AIM OF THE EXERCISE:
Please give the entries below again exactly, omitting every picture.

Text-based design files:
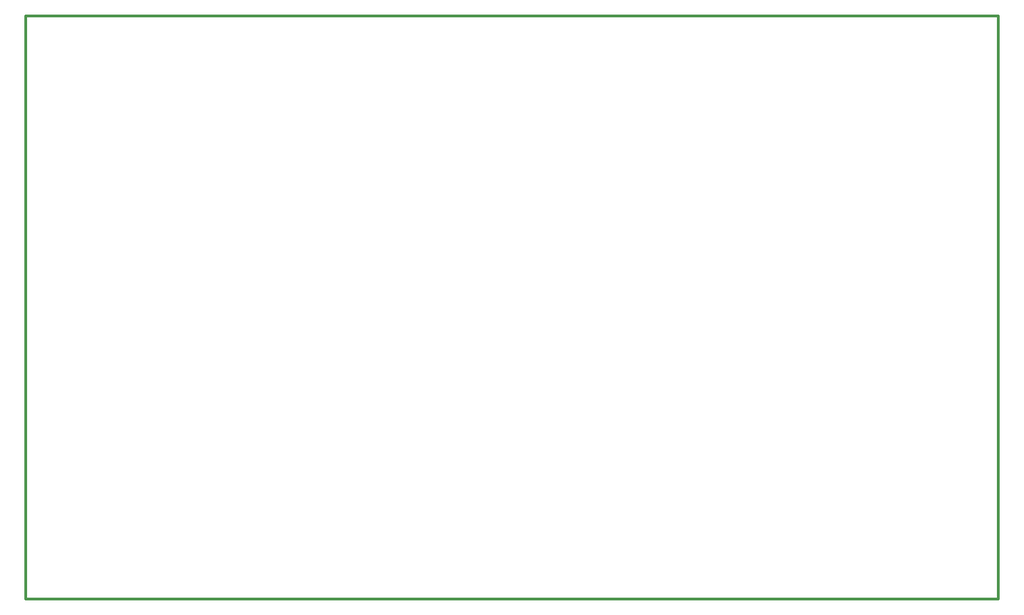
<source format=gko>
G04*
G04 #@! TF.GenerationSoftware,Altium Limited,Altium Designer,21.0.8 (223)*
G04*
G04 Layer_Color=16711935*
%FSTAX24Y24*%
%MOIN*%
G70*
G04*
G04 #@! TF.SameCoordinates,1A30FD0F-2F50-4216-9531-F08C28C5B71E*
G04*
G04*
G04 #@! TF.FilePolarity,Positive*
G04*
G01*
G75*
%ADD13C,0.0118*%
D13*
X-0Y028D02*
X0Y-0D01*
X-0Y028D02*
X04665Y028D01*
X04665Y0D02*
X04665Y028D01*
X0Y-0D02*
X04665Y0D01*
M02*

</source>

RESPONSE FOR THIS EXERCISE:
<source format=gko>
G04*
G04 #@! TF.GenerationSoftware,Altium Limited,Altium Designer,21.0.8 (223)*
G04*
G04 Layer_Color=16711935*
%FSTAX24Y24*%
%MOIN*%
G70*
G04*
G04 #@! TF.SameCoordinates,1A30FD0F-2F50-4216-9531-F08C28C5B71E*
G04*
G04*
G04 #@! TF.FilePolarity,Positive*
G04*
G01*
G75*
%ADD13C,0.0118*%
D13*
X-0Y028D02*
X0Y-0D01*
X-0Y028D02*
X04665Y028D01*
X04665Y0D02*
X04665Y028D01*
X0Y-0D02*
X04665Y0D01*
M02*

</source>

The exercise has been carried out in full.